A pressão inflacionária sobre o orçamento das famílias já implica em aumento na inadimplência. Na capital paulista, os atrasos nos pagamentos em março atingiam 23,1% dos lares e alcançaram o maior nível da série histórica iniciada em 2010. É o que mostra a Pesquisa de Endividamento e Inadimplência do Consumidor (Peic), da Federação do Comércio de Bens, Serviços e Turismo do Estado de São Paulo (FecomercioSP).
Ainda, de acordo com os técnicos da FecomercioSP, a limitação das compras em decorrência do aumento da inadimplência ditará um ritmo mais fraco nas vendas no primeiro semestre.
Atualmente, aponta a Peic, 927 mil lares estão com as contas em atraso.

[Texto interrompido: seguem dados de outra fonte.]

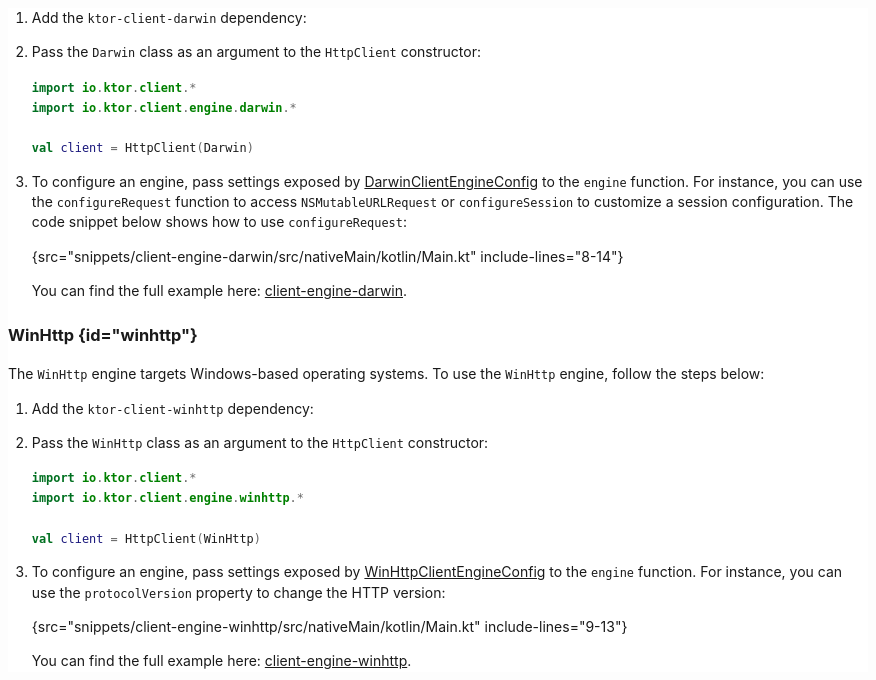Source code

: 1. Add the `ktor-client-darwin` dependency:

   <var name="artifact_name" value="ktor-client-darwin"/>
   <var name="target" value="-macosx64"/>
   <include from="lib.topic" element-id="add_ktor_artifact_mpp"/>
2. Pass the `Darwin` class as an argument to the `HttpClient` constructor:
   ```kotlin
   import io.ktor.client.*
   import io.ktor.client.engine.darwin.*
   
   val client = HttpClient(Darwin)
   ```
3. To configure an engine, pass settings exposed by [DarwinClientEngineConfig](https://api.ktor.io/ktor-client/ktor-client-darwin/io.ktor.client.engine.darwin/-darwin-client-engine-config/index.html) to the `engine` function.
   For instance, you can use the `configureRequest` function to access `NSMutableURLRequest` or `configureSession` to customize a session configuration. The code snippet below shows how to use `configureRequest`:
   ```kotlin
   ```
   {src="snippets/client-engine-darwin/src/nativeMain/kotlin/Main.kt" include-lines="8-14"}

   You can find the full example here: [client-engine-darwin](https://github.com/ktorio/ktor-documentation/tree/%ktor_version%/codeSnippets/snippets/client-engine-darwin).



### WinHttp {id="winhttp"}
The `WinHttp` engine targets Windows-based operating systems. 
To use the `WinHttp` engine, follow the steps below:

1. Add the `ktor-client-winhttp` dependency:

   <var name="artifact_name" value="ktor-client-winhttp"/>
   <var name="target" value="-mingwx64"/>
   <include from="lib.topic" element-id="add_ktor_artifact_mpp"/>
2. Pass the `WinHttp` class as an argument to the `HttpClient` constructor:
   ```kotlin
   import io.ktor.client.*
   import io.ktor.client.engine.winhttp.*
   
   val client = HttpClient(WinHttp)
   ```
3. To configure an engine, pass settings exposed by [WinHttpClientEngineConfig](https://api.ktor.io/ktor-client/ktor-client-winhttp/io.ktor.client.engine.winhttp/-winhttp-client-engine-config/index.html) to the `engine` function.
   For instance, you can use the `protocolVersion` property to change the HTTP version:
   ```kotlin
   ```
   {src="snippets/client-engine-winhttp/src/nativeMain/kotlin/Main.kt" include-lines="9-13"}

   You can find the full example here: [client-engine-winhttp](https://github.com/ktorio/ktor-documentation/tree/%ktor_version%/codeSnippets/snippets/client-engine-winhttp).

São 55 mil a mais do que em fevereiro e 194 mil acima do registrado no mesmo período de 2021. O porcentual de famílias que já afirmam que não conseguirão pagar as dívidas atingiu o maior patamar desde outubro de 2018. São 9,4% nesta situação.
"Em termos absolutos, 374,7 mil vão precisar renegociar com bancos, financeiras e lojas para evitar multas e juros elevados, que já agravam a situação, pois há mais incidência de taxas, e, consequentemente, sobram menos recursos para o consumo diário", preveem os técnicos da FecomercioSP.
Quando se analisa a relação dos dados com as faixas de renda, a pesquisa mostra que a inadimplência atinge 27,7% das famílias que recebem menos de dez salários mínimos. Já o endividamento impacta 77,2%.
"Apesar de os efeitos serem mais sentidos entre os menos favorecidos, em março, o endividamento e a inadimplência das famílias com renda superior a dez salários mínimos atingiram recordes históricos: 66,1% e 11,4%, respectivamente", observam os responsáveis pelo levantamento.
Em março, o endividamento voltou a subir e alcançou 74,3% dos lares. São 2,98 milhões com algum tipo de dívida – aumento anual de 627 mil.
Para 88,5%, o cartão de crédito continua sendo o principal meio para compras a prazo. Na segunda posição, ficaram os carnês, com 18,3%. O porcentual registrou a segunda queda consecutiva e o menor patamar desde julho do ano passado, reflexo dos aumentos dos juros e do risco de inadimplência, que têm levado os estabelecimentos a restringirem este tipo de crédito. Na sequência, ficaram o financiamento de carro (14,4%) e o crédito pessoal (10,7%).
<b>Crédito</b>
De acordo com a pesquisa da FecomercioSP, 7,2% dos entrevistados pensam em contrair crédito ou financiamento nos próximos três meses – maior porcentual desde maio de 2020. Destes, 66,4%, afirmam que usariam o crédito para consumo; 21,5%, para quitação de dívida; e 9,4%, para pagamento de contas. Entretanto, apesar de a maior parte ser destinada às compras, diante do cenário atual, o que pode justificar esta intenção são os gastos básicos com alimentos, e não a expansão do consumo em bens duráveis, por exemplo.
Exemplo disso é o Índice de Intenção de Consumo das Famílias (ICF), que registrou alta de 1,5% em março (76,4 pontos), mas alavancado pelos itens de emprego. O Emprego Atual avançou 5,7%, chegando aos 97,7 pontos, quase o mesmo nível da Perspectiva Profissional (97,9), que apontou aumento de 3% em março. Ambos estão nos maiores patamares desde o início da pandemia, em abril de 2020.
A melhoria do mercado de trabalho, segundo a FecomercioSP, consegue recompor a renda das famílias para se protegerem da inflação. Entretanto, seria necessário um volume maior de investimentos para criar mais oportunidade e de maneira mais rápida. Na avaliação da FecomercioSP, porém, o aumento dos juros deve limitar a intenção de investimentos das empresas, mantendo a situação ainda delicada para o resto do ano.